Fake House, the first collection of short stories by poet Linh Dinh, explores the weird, atrocious, fond, and ongoing intimacies between Vietnam and the United States.
Linked by a complicated past, the characters are driven by an intense and angry energy. The politics of race and sex anchor Dinh's work as his men and women negotiate their way in a post-Vietnam War world. Dinh has said of his own work, "I incorporate a filth or uncleanliness to make the picture more healthy—not to defile anything."
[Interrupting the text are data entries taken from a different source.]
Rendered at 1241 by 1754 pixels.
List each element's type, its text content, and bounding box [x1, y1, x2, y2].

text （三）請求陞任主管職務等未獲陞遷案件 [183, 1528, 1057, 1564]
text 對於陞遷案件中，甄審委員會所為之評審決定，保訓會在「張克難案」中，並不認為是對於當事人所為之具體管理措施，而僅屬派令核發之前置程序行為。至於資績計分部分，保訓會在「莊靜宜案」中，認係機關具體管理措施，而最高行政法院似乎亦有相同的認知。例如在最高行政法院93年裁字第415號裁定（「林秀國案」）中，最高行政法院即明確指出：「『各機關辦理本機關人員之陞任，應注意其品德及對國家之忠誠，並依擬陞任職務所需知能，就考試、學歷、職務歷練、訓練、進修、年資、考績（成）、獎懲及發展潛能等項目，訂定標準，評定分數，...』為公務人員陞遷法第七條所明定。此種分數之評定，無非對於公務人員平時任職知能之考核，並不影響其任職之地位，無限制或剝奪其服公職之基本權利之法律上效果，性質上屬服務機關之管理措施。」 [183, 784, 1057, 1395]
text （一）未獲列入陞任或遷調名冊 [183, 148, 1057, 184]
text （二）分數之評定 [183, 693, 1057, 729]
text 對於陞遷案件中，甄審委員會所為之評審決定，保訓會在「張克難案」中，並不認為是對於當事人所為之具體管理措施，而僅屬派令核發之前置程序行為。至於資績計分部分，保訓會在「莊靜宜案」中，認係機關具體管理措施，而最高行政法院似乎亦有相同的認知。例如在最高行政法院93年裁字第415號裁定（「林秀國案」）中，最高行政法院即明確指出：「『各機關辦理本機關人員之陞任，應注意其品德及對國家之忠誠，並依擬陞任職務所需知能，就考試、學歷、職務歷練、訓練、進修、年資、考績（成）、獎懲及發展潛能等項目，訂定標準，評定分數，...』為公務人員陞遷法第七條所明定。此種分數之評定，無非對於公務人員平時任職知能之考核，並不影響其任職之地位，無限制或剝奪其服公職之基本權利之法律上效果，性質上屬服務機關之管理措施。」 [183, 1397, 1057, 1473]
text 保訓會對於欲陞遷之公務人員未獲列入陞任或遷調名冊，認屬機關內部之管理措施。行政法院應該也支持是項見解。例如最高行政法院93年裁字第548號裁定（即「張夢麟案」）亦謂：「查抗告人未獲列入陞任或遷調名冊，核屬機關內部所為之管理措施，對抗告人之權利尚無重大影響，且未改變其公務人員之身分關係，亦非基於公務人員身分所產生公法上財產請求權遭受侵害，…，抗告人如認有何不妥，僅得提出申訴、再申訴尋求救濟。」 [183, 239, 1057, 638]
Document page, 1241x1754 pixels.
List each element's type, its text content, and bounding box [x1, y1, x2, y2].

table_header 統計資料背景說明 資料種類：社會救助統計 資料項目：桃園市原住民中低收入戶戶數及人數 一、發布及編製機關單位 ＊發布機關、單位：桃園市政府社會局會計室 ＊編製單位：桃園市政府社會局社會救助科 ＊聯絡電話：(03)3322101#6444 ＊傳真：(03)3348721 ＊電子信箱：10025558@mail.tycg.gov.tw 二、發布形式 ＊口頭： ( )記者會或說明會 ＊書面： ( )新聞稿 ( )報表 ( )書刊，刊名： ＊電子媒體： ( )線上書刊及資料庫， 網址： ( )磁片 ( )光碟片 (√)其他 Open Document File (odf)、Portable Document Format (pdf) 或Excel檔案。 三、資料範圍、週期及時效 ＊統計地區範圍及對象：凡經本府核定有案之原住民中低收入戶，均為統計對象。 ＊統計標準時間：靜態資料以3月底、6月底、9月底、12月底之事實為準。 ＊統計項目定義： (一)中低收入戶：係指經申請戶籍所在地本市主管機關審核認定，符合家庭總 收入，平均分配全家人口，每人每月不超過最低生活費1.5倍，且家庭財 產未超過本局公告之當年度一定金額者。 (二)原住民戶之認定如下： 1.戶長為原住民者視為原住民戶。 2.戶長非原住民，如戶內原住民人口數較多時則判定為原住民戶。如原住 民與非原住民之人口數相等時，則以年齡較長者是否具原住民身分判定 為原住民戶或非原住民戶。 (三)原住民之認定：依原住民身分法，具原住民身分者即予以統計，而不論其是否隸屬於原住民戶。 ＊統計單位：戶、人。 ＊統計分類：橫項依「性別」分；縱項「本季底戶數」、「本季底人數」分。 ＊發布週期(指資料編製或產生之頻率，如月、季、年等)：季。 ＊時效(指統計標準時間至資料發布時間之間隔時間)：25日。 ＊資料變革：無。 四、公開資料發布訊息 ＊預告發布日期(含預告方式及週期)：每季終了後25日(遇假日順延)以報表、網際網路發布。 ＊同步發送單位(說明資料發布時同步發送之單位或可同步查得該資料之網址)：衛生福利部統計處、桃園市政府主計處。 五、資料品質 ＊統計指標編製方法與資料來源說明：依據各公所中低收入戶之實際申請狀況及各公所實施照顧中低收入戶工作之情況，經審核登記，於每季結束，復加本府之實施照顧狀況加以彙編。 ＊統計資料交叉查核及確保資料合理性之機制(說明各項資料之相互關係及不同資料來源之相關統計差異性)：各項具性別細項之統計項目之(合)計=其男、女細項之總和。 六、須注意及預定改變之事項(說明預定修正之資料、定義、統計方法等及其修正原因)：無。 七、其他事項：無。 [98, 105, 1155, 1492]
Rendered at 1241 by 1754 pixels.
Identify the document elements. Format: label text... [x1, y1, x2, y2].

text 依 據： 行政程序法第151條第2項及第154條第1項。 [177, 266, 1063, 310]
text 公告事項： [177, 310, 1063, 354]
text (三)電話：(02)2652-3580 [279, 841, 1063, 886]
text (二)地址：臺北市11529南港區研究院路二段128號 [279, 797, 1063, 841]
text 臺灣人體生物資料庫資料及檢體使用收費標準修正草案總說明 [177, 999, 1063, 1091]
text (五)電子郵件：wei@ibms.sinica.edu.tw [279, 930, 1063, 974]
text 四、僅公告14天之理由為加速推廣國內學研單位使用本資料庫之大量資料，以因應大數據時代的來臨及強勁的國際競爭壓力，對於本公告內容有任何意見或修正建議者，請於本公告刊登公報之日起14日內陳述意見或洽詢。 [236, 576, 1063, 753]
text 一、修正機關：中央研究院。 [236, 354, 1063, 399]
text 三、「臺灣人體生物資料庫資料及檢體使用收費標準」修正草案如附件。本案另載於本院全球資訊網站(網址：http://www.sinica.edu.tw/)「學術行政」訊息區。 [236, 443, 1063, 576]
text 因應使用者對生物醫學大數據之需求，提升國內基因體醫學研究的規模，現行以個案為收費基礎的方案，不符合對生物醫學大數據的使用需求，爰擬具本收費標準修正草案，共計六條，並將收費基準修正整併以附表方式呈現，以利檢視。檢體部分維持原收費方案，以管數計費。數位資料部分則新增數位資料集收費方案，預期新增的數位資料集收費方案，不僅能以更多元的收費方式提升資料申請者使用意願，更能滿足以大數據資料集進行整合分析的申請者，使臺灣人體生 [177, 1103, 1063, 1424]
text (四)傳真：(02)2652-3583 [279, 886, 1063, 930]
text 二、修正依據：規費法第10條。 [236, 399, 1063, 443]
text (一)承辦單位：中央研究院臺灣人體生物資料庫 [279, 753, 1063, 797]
While Fake House delves into the lives of marginal souls in two cultures, the characters' dignity lies, ultimately, in how they face the conflict in themselves and the world.
About Linh Dinh
A recipient of the Pew Foundation grant, the David T. Wong Fellowship, a Lannan Residency and, most recently, the Asian American Literary Award, LINH DINH is the author of two collections of stories, Fake House (2000) and Blood and Soap (2004), five books of poems, All Around What Empties Out (2003), American Tatts (2005), Borderless Bodies (2006), Jam Alerts (2007), Some Kind of Cheese Orgy (2009), and the novel Love Like Hate (2008). His work has been anthologized in Best American Poetry 2000, 2004, and 2007, and in Great American Prose Poems from Poe to the Present, among other places. Linh Dinh is also the editor of the anthologies Night, Again: Contemporary Fiction from Vietnam (1996) and Three Vietnamese Poets (2001), and translator of Night, Fish and Charlie Parker, the poetry of Phan Nhien Hao (2006). Blood and Soap was chosen by the Village Voice as one of the Best Books of 2004. He has also published widely in Vietnamese.